In my 20s, I was at the top of the world because I felt invincible. I loved the freedom that earning my own money and building a career gave me.
In my 30s, I enjoyed the control and power of shaping who I am in running my own business.
My 40s brought me comfort and stability in providing for my family, children and friends.
My 50s gave me a sense of confidence in truly owning who I am and not caring much about what others thought of me.
And now in my 60s, I feel it has brought me grace, acceptance and a sense of peace that everything is ok, everyone is doing their best.
We are all in this together and I’m just enjoying a sense of appreciation of life and everything on my path. I think the years behind me give me the ability to see the bigger picture and the realisation that even the “bad” times were perfect, and necessary, in their own way to have led me to where I am now.
If the first 50 years of my life were about finding me and knowing me, then I feel that the next 50 years are about others and the world around me, specifically about losing some of that individualism and connecting back to the collective understanding of humanity.
It’s about seeing myself in others and loving them exactly as they are; those we know and even those we don’t. It’s about being human and being connected.
I sometimes wonder where this insight and perspective on life comes from. The 20-year-old me would have rolled her eyes and looked away impatiently and my 30-year-old self would have loved the idea, talked the talk but wouldn’t have walked the talk.
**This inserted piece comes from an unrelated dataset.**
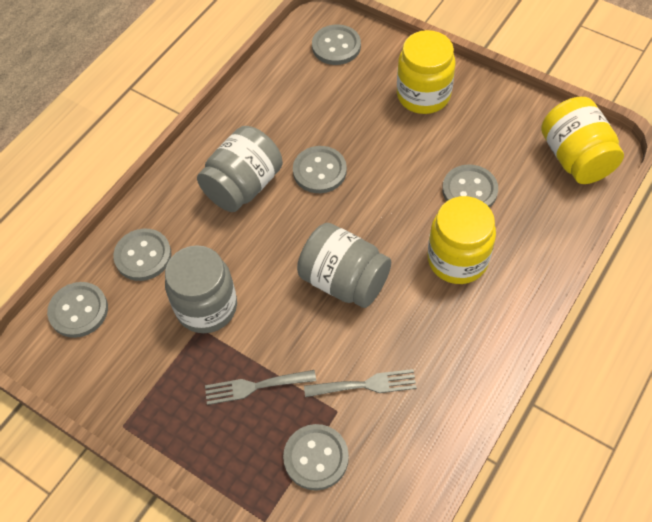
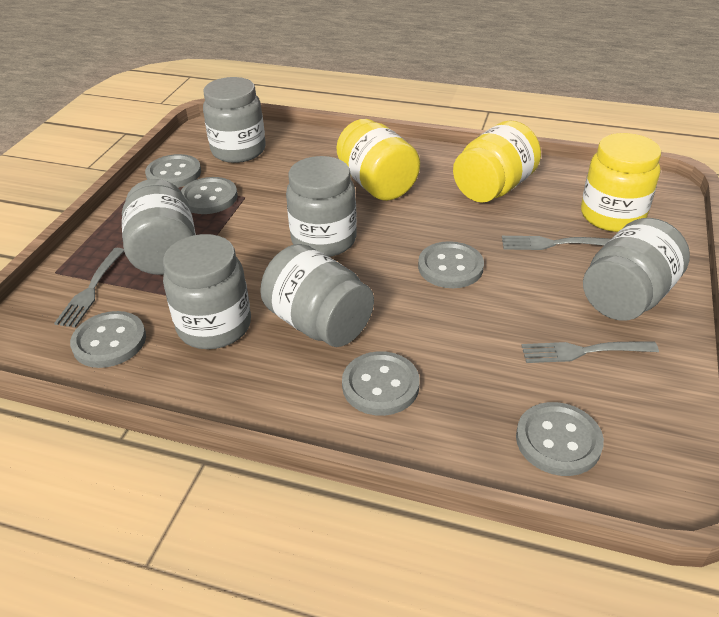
grey fork: [205,370,316,405] [304,369,417,397] = 2 -> [54,248,124,327] [502,236,610,250] [521,341,659,363] = 3
grey jar: [165,245,237,333] [197,126,283,212] [297,223,391,308] = 3 -> [122,179,196,275] [163,234,251,349] [203,77,266,163] [260,244,374,347] [286,156,357,257] [583,218,690,321] = 6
Perhaps this 60s’ perspective has a lot to do with the sobering idea that the road ahead is not as long as the one we have travelled so far; the knowledge that some of my friends and loved ones may not be here that long.
Maybe I may not be here that long.
I used to look at “older” people around me and wonder why they had such fixed routines, why they didn’t care to travel that much or bother with restaurants and eating out so much.
I really didn’t get it then but I do now. I don’t care for travel much unless it’s to see my family, and I don’t care to eat out unless it’s a meal with friends, and even then I prefer a home cooked meal.
I love my routines especially my exercise as it keeps the doctors away and I want to stay independent in my life for as long as possible. Relationships matter more, buying stuff matters less.
I see it as a rite of passage, it’s the phase of incorporation and reintegration, it’s about bringing all the pieces back and choosing to keep only those, that matter most to me at this phase of my life. Most of all, I want to do this with grace.
I asked my brother why we are able to fall in love with others but not ourselves. His reply was that it’s because we know ourselves. Most people are far too critical of themselves and perhaps as we grow older, we finally get the opportunity to like ourselves more or maybe fall in love with ourselves for the first time.
I like me more at this age than at any other age I have been.
I would have never thought that I would enjoy my 60s so much and get a deeper understanding of my world.
Life never fails to amaze me, and I wonder what gifts my 70s will present.